Alexandra’s mouth opened in a scream as the stone wall in front of her fell away, and her entire world focused on the yawning pit that stretched out beneath her. Every now and then, the tumbling light from her helmet bounced off the stone walls and jagged obstacles pushing out into the shaft that she somehow only just avoided. A scream rose in her throat at the glimpses of the massive coils rapidly winding around her.

She had never heard of serpents on this planet, but with its size, she had no doubt that once it got ahold of her that it wouldn’t take long for the creature to snuff out her life. For now, its massive bulk thrashed against her, its tail winding along her body, the tip brushing far too intimately in certain places as it worked to secure its hold on her. She slammed herelbows and fists against the tail to no avail. It tightened into a suffocating embrace until she felt lightheaded. Head swimming, her head fell back just as two enormous wings suddenly snapped open, wrenching her violently upward and into darkness as unconsciousness descended.

Chapter

Two

Alexandra groaned as a steady beat throbbed through her head. Her hand went instinctively to her head and then froze when her gloved fingers immediately sank into the thick thatch of her short blonde hair. Her fingers worked their way over to her glasses. It was dark enough that she couldn’t see anything clearly, outside of a faint light not too far away, but she was relieved to feel that they were still in place despite somehow losing her helmet. She turned her head toward the light, and she sighed with relief as she scrambled over to where her helmet lay on its side. She turned it hastily in her hands, looking for any sign of damage that might suggest how it came off. Surprisingly, it wasn’t broken. Aside from the lamp being left on, it didn’t look any different than it did any other time she had taken it off during training or the few times she had ventured very briefly outside of the colony.

“Strange,” she murmured.

“Ssss…tahhhhnge,” a deep voice hissed from the inky darkness.

Her head snapped up in the direction of the voice and she froze. “Hello? Is someone there?”

Something rasped against stone, and then she heard it again—the drifting vocalizations of hissed words drifting to her, this time in a distinctly alien language that her translation implant latched onto.

“Female… strange,” came the broken translation. “Soft, tender… not meat. What… place? Why… here?”

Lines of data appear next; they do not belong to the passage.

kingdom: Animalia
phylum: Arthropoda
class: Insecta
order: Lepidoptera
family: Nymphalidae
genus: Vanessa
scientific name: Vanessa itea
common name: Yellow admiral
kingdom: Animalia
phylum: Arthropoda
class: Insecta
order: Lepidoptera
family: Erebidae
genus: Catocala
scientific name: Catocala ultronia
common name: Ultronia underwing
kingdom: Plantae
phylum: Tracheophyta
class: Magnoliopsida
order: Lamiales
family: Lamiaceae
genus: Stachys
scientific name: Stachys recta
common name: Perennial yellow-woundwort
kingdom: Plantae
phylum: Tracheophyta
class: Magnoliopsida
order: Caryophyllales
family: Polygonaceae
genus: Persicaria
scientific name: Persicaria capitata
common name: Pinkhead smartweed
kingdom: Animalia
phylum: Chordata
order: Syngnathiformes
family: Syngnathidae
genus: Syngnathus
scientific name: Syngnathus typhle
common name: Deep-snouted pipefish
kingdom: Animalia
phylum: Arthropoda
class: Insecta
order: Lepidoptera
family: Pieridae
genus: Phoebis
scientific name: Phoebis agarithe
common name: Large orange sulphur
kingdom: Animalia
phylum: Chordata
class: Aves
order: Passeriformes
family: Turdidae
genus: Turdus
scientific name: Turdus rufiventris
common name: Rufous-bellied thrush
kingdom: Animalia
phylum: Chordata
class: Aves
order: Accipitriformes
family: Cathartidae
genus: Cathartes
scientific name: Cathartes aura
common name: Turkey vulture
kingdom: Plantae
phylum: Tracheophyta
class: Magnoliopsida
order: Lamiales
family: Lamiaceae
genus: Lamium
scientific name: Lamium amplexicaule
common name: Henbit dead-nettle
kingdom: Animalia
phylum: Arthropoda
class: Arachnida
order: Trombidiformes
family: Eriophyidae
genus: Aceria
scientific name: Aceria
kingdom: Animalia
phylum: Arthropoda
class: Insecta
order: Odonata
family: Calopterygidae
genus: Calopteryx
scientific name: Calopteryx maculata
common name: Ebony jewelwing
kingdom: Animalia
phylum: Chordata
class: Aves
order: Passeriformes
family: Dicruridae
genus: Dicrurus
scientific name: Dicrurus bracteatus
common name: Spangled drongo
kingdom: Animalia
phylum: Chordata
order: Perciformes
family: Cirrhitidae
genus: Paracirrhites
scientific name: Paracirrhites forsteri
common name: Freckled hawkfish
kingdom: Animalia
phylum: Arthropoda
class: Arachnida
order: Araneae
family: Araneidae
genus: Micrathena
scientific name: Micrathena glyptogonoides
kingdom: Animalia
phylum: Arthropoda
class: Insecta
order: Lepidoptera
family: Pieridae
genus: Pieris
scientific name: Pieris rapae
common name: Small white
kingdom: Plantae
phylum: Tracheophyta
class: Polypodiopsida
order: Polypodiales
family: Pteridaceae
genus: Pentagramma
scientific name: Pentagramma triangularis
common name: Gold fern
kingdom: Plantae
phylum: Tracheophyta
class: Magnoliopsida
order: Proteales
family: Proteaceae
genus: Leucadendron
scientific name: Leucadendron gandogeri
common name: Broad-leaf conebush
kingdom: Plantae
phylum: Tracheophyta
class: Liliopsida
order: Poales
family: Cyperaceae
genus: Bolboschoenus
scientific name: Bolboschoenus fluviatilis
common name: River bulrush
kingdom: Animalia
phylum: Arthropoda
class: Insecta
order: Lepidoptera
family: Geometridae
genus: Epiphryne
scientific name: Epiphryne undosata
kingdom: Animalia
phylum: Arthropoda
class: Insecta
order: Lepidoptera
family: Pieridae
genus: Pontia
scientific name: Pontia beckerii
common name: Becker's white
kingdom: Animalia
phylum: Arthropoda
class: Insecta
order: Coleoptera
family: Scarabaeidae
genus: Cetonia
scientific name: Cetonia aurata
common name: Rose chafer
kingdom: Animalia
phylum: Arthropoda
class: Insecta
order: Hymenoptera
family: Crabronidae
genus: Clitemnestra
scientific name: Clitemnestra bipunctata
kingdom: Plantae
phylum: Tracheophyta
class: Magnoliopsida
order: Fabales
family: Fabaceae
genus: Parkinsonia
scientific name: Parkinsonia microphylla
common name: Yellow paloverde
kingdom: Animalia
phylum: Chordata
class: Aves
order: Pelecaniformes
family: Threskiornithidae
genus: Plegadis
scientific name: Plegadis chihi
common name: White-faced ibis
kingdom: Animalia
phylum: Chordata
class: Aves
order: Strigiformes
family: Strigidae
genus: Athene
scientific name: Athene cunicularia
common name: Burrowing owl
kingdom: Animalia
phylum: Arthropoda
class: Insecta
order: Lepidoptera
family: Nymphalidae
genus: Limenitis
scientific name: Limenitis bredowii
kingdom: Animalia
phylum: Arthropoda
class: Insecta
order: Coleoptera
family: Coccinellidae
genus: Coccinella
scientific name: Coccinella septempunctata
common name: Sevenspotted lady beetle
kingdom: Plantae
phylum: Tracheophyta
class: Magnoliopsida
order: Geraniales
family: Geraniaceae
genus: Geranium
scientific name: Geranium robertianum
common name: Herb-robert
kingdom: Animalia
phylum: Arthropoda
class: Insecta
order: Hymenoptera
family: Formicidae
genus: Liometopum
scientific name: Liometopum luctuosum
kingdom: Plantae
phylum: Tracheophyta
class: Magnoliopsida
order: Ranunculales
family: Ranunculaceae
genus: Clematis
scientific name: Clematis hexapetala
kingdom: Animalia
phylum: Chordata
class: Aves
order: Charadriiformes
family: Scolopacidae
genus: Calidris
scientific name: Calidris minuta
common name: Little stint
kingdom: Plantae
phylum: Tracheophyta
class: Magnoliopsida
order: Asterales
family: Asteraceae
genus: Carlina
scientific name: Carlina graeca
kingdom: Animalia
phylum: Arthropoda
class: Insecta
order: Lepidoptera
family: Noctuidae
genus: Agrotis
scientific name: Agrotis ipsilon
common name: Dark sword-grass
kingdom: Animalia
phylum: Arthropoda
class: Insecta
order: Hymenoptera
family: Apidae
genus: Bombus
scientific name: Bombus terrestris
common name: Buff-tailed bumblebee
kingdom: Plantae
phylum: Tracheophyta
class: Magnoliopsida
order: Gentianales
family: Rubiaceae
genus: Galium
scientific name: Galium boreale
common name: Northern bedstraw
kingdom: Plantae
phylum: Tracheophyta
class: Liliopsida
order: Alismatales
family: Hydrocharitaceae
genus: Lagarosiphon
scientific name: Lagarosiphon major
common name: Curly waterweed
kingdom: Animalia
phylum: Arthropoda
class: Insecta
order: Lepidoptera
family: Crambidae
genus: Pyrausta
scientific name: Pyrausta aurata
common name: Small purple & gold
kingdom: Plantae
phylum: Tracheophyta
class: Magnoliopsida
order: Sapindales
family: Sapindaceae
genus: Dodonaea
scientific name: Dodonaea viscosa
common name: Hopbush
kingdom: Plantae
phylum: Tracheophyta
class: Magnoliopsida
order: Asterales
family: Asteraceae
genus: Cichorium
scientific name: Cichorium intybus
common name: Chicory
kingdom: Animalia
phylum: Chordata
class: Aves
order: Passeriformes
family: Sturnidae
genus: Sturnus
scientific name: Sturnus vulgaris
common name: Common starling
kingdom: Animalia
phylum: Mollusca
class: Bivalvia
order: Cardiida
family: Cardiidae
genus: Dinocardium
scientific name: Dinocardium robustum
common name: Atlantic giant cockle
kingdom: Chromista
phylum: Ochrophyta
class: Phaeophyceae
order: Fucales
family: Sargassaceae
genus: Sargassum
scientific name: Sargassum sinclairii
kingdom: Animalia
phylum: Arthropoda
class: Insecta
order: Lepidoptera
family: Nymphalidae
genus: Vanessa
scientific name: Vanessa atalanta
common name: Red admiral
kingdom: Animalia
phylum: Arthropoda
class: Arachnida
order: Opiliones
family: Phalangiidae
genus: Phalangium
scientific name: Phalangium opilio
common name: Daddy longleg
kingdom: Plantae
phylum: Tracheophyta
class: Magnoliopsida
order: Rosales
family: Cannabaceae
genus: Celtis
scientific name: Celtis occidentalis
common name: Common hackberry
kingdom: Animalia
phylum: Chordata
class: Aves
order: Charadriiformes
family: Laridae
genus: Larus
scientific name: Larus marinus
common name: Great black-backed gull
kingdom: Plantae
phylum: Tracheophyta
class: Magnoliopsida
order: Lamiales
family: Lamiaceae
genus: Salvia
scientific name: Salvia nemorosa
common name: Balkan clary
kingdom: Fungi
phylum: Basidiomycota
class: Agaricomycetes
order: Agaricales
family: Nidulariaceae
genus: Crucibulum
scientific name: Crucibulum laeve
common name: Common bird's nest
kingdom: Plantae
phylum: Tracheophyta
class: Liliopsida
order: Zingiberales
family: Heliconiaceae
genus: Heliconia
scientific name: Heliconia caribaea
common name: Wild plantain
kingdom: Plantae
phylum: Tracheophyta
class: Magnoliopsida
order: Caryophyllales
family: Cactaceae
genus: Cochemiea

She got a sense of the alien moving in place as the rasping sound scraping against the stone continued but got no closer or farther away. She rubbed her brow as she recalled a long serpentine tail. She had assumed it was a cave-dwelling predator. Although she hadn’t heard of any sort of sentient beings inhabiting the planet, it was comforting to imagine that their collision had possibly been a mistake rather than the thing hunting her. The fact that it clearly recognized that she was not meat was a huge relief. Had it also mistakenly plunged into the depths of the cavern? She recalled that there had been a storm on the surface.

She swallowed nervously as it continued to hiss to itself in a low voice, and she mentally prepared for the strange sensation that would come from the other half of her translation device implanted in her throat. She had never gotten used to the way it felt whenever it manipulated her vocal cords to make the correct sounds to respond to other species.

“Who are you?” she shouted and then recoiled hard enough to fall back onto her butt by the shrill sounds that ripped from her throat. She immediately snapped a hand over her neck and grimaced in pain as the alien shrank away—or so she assumed based on the loud rasp of something heavy scraping against stone. “Don’t go,” she tried again. “Please.”

Without a doubt she would have been berated by any of her superiors if they had been within hearing distance, but they weren’t, and she was suddenly terrified of being lost alone in the cavern. She ran her hands along her waist and sides, andher stomach dropped. She was missing almost all her rappelling equipment. To her relief, the sounds of withdrawal halted, and she could almost feel its curious regard seconds before a pair of brilliantly glowing yellow eyes appeared to stare unblinkingly at her.